[[ Data provided, beginning ]]
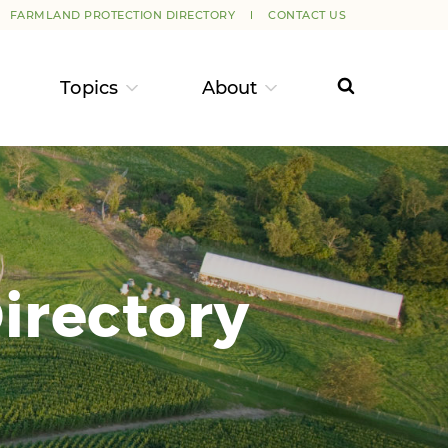
FARMLAND PROTECTION DIRECTORY
CONTACT US
Topics
About
irectory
[[ Data provided, end ]]
What the exercise asks - Pictures aside, print every line of the material exactly.

Written answer -
FARMLAND PROTECTION DIRECTORY
CONTACT US
Topics
About
irectory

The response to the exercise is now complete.